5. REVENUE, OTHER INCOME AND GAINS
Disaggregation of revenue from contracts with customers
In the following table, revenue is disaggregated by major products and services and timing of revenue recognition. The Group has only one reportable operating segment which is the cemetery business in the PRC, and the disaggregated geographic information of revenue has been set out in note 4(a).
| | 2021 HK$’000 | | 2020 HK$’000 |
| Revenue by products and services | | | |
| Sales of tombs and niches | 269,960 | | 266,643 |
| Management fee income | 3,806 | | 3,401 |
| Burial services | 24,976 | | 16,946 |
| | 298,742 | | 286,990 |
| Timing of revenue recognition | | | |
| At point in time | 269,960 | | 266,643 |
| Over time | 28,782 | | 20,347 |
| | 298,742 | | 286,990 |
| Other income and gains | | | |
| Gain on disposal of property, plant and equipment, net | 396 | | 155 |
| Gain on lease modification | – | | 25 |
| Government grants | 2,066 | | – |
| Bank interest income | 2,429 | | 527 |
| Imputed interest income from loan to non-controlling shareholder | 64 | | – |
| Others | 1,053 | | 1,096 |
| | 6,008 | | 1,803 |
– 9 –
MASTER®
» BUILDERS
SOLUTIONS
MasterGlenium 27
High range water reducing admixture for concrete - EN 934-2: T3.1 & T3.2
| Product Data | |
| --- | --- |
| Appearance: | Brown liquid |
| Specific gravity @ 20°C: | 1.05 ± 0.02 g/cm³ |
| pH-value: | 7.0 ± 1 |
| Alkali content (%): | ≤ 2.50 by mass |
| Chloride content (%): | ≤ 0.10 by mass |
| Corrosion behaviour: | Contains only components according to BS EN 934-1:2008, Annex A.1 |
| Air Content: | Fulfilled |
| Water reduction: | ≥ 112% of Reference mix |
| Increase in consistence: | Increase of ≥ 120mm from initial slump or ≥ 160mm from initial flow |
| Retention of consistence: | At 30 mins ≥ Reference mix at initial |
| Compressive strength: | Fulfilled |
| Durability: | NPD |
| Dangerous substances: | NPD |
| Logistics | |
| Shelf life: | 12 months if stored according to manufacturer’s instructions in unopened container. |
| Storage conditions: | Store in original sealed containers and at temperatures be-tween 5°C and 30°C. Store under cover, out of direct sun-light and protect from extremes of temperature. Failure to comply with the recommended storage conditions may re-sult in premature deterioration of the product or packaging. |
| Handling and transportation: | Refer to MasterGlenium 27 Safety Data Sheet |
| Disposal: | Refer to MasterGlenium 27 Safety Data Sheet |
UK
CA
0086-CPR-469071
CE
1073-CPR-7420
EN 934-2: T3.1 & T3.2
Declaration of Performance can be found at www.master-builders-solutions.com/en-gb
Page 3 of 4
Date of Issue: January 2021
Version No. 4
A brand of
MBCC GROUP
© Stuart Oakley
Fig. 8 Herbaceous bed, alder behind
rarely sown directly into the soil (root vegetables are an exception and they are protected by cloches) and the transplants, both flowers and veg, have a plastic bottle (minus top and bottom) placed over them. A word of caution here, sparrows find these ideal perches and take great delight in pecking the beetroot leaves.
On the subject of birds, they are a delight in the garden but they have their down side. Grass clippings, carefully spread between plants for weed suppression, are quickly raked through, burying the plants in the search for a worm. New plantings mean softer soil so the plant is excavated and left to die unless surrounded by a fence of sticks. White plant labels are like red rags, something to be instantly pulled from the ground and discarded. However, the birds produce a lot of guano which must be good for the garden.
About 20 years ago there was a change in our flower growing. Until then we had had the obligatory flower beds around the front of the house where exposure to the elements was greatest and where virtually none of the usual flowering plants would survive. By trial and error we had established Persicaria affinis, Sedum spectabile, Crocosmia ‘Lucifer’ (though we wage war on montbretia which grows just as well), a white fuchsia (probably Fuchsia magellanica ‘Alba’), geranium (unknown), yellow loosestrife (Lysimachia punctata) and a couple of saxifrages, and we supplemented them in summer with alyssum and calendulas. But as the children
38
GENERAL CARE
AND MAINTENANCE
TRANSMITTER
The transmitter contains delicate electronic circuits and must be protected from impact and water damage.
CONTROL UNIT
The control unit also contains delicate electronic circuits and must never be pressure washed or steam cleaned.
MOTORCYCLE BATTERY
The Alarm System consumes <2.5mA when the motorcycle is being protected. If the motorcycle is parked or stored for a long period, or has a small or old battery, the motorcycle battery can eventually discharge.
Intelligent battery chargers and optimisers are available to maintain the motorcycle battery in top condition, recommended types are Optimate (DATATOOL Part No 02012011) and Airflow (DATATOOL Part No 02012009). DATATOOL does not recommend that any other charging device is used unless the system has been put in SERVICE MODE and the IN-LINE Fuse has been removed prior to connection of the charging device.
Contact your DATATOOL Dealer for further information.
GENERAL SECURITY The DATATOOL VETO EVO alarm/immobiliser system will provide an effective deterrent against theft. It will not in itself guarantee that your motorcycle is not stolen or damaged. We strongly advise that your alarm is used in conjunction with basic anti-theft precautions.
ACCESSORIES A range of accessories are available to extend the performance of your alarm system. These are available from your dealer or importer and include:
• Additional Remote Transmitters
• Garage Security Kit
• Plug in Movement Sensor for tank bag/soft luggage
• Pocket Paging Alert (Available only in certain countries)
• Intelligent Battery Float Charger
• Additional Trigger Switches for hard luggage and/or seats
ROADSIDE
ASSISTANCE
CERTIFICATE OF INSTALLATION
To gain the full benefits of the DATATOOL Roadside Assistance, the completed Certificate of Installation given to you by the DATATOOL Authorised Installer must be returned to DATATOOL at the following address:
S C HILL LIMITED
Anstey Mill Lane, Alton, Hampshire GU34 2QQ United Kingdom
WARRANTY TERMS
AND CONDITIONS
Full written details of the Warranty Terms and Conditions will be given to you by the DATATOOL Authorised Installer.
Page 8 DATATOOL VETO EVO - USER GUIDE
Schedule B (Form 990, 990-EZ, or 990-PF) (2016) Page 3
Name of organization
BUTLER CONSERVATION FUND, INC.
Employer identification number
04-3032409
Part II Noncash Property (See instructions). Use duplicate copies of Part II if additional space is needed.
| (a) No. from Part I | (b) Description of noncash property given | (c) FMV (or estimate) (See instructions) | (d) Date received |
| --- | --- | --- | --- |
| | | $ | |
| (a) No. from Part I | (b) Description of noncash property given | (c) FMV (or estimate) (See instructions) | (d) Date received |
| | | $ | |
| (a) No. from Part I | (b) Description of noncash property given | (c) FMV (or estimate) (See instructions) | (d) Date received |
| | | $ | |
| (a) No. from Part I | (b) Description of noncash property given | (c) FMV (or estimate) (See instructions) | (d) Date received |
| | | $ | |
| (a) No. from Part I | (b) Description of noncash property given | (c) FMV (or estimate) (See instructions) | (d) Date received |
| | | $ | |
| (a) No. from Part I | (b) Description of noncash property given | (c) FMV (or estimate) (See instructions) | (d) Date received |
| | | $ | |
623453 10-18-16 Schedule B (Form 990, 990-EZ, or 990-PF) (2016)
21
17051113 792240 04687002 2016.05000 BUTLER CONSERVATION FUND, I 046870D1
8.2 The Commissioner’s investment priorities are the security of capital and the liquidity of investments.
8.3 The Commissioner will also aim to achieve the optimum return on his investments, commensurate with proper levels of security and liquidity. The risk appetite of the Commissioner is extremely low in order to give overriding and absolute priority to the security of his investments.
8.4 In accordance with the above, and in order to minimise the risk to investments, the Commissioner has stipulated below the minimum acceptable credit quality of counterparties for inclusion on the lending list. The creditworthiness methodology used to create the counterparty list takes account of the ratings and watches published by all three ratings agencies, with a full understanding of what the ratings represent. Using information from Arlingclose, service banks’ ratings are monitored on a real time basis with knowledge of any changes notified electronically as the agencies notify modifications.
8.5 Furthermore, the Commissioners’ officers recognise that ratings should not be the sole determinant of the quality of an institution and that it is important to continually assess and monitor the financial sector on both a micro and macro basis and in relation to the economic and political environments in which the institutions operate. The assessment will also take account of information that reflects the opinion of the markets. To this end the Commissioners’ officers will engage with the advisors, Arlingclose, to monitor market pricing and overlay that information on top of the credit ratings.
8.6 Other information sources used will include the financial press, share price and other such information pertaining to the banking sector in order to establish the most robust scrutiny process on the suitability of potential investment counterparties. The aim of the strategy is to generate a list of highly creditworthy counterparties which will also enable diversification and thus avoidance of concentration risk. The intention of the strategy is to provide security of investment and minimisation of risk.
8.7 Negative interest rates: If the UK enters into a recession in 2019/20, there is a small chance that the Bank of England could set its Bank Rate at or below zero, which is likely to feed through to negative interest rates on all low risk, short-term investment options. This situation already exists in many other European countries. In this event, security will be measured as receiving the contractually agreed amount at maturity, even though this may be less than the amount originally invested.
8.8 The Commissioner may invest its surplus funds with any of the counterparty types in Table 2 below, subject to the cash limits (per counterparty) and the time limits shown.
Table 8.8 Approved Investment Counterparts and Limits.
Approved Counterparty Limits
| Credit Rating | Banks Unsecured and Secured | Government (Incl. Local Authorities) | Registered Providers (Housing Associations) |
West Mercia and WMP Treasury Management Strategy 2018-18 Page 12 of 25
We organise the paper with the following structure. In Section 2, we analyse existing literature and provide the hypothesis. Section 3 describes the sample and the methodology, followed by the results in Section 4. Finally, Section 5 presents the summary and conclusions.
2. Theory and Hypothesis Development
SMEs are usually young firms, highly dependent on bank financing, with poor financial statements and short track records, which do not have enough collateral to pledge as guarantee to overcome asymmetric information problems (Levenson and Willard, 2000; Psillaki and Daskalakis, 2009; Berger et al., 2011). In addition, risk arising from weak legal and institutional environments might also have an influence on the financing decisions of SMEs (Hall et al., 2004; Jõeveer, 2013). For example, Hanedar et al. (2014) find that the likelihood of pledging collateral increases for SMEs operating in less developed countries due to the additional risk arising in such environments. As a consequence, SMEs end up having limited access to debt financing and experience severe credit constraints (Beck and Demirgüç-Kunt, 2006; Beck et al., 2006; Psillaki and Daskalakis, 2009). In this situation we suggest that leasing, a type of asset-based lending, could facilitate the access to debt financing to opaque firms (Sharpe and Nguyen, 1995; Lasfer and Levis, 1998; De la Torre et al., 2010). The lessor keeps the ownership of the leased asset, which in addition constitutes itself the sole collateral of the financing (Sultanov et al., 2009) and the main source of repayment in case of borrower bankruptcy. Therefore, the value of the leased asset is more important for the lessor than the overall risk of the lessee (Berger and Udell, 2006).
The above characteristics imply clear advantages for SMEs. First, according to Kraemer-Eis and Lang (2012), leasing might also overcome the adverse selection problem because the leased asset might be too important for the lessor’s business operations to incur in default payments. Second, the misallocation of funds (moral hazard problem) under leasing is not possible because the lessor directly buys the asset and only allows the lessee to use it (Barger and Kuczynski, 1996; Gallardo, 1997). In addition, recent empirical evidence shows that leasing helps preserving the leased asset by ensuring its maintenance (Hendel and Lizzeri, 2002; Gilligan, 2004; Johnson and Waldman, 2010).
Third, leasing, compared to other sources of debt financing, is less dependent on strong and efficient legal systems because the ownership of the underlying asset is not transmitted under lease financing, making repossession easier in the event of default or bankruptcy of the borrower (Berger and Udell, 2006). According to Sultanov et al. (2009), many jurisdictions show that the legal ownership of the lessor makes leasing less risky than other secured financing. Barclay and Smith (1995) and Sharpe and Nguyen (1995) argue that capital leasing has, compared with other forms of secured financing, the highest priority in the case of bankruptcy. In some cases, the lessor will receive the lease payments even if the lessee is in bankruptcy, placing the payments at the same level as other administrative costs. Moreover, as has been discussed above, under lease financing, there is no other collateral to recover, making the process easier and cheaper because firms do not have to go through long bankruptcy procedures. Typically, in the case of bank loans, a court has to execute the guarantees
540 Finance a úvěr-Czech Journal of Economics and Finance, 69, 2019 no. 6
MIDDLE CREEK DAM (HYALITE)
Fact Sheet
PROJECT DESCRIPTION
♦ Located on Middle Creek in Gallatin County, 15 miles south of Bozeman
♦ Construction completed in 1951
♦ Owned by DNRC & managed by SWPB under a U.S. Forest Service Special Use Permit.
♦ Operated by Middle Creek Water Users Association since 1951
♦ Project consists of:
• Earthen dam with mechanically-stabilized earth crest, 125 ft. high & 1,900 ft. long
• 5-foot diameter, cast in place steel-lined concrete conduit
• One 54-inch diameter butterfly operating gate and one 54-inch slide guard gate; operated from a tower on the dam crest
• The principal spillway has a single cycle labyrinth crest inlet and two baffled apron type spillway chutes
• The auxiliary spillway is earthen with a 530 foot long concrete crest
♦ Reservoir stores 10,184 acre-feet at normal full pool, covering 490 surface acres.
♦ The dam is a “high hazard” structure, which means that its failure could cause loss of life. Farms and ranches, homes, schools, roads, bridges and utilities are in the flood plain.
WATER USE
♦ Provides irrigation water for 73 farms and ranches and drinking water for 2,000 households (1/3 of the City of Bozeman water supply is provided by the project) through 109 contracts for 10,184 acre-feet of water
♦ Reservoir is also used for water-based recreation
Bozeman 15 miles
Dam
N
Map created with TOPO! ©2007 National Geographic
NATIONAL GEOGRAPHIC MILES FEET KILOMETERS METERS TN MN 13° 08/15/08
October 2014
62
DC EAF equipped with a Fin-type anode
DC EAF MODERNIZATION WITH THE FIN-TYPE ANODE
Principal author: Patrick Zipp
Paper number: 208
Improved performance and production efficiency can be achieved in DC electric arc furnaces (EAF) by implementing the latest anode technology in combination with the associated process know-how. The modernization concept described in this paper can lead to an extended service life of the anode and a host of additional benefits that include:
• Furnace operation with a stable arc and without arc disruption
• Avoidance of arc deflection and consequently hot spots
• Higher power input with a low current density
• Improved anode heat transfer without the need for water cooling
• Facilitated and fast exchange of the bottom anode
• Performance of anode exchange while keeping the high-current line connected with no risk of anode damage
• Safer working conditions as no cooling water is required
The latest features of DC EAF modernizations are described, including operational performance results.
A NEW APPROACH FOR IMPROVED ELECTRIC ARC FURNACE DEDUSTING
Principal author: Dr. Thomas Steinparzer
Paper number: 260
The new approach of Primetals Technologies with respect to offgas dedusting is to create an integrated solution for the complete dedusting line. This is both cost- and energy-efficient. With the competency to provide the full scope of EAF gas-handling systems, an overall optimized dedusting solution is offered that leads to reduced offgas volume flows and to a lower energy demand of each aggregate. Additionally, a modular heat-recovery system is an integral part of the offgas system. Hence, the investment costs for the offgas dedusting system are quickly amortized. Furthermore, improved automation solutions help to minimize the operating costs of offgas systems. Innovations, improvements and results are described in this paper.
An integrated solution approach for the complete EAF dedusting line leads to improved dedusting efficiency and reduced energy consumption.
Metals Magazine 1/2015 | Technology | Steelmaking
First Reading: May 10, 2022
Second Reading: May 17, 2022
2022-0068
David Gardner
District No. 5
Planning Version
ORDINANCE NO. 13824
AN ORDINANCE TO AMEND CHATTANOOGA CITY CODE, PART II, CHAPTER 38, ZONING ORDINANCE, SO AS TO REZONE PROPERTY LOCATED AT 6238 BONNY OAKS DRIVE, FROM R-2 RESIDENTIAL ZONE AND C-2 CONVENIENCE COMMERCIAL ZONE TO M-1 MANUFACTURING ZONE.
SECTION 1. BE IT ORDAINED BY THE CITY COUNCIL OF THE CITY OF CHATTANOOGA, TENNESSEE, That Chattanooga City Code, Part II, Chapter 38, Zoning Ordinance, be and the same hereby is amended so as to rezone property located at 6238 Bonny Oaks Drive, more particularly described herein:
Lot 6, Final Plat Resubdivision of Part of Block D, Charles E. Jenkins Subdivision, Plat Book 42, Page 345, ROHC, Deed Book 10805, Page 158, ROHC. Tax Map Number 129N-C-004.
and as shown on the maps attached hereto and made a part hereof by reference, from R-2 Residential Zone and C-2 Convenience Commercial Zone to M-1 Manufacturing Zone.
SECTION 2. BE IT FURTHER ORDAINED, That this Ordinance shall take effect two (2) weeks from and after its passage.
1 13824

• Problem statement:
Output, exactly and in full, the lines from the start of the entries above through the line that contains "time | 269,960 | | 266,643 |".

• Task answer:
5. REVENUE, OTHER INCOME AND GAINS
Disaggregation of revenue from contracts with customers
In the following table, revenue is disaggregated by major products and services and timing of revenue recognition. The Group has only one reportable operating segment which is the cemetery business in the PRC, and the disaggregated geographic information of revenue has been set out in note 4(a).
| | 2021 HK$’000 | | 2020 HK$’000 |
| Revenue by products and services | | | |
| Sales of tombs and niches | 269,960 | | 266,643 |
| Management fee income | 3,806 | | 3,401 |
| Burial services | 24,976 | | 16,946 |
| | 298,742 | | 286,990 |
| Timing of revenue recognition | | | |
| At point in time | 269,960 | | 266,643 |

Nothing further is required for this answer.